I'm making some improvements to a C++ large-integer library primarily targeting Visual C++ (2012 and later) on x64, and I'd really like to improve the speed of my division routine by using wider words.
Right now the operation produces 16 bits of quotient per iteration, with a primitive operation looking basically like this:
uint16_t U[], V[];
uint32_t u = (uint32_t(U[i+1]) << 16) | U[i];
uint16_t v = V[j];
uint16_t q = uint16_t(u/v);
That produces the IDIV instruction with 32-bit operands (and EDX zeroed), which is fine, but slow thanks to the large number of iterations. I'd really like to use IDIV's support for 64/32 or even 128/64 division, but I cannot convince Visual C++ to let me use them. Dividing a 64-bit number by a 32-bit number results in a call to the internal 64/64 div routine, which is not particularly fast, and which is total overkill (since my code makes sure that the quotient will never overflow). And I can't even touch the 128/64 division since there's no support for 128-bit numbers.
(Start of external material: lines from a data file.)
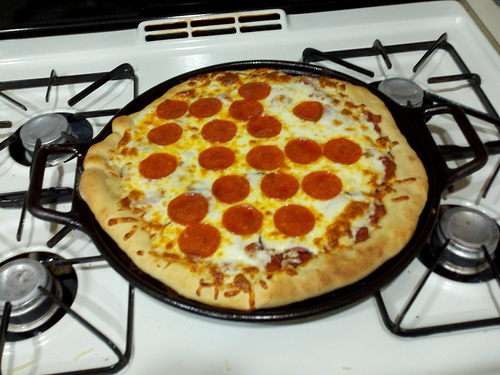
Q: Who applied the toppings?
A: Pizza consumer.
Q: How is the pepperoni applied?
A: Unevenly.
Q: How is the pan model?
A: Dual handled.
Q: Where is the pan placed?
A: Stove.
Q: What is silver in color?
A: The gas burners.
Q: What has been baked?
A: Pizza.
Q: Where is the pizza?
A: On top of the stove.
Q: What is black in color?
A: The grate on the burners.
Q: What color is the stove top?
A: White.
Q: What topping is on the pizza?
A: Pepperoni.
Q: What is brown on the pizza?
A: The crust.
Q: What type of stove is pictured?
A: A gas stove.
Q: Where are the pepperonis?
A: On the pizza.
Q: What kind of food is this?
A: Pizza.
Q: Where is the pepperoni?
A: On the pizza.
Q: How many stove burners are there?
A: Four.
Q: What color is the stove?
A: White.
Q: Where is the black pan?
A: Under the pizza.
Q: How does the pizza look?
A: Freshly cooked.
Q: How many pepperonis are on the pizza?
A: Twenty.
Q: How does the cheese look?
A: Melted.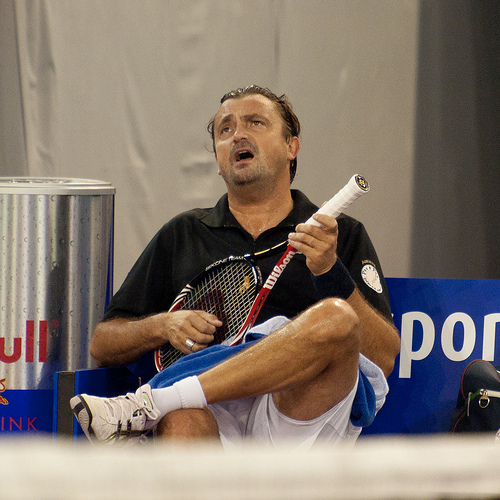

Normally this is where intrinsics would come in, but VC++ doesn't seem to offer an intrinsic to use the high operand in division (as it does through __umulh
for multiplication). Without support for inline assembly in x64, it's looking like the only solution is to reimplement the routine entirely in ASM, which I want to avoid if at all possible.
How can I use the full power of IDIV in a VC++ long division routine?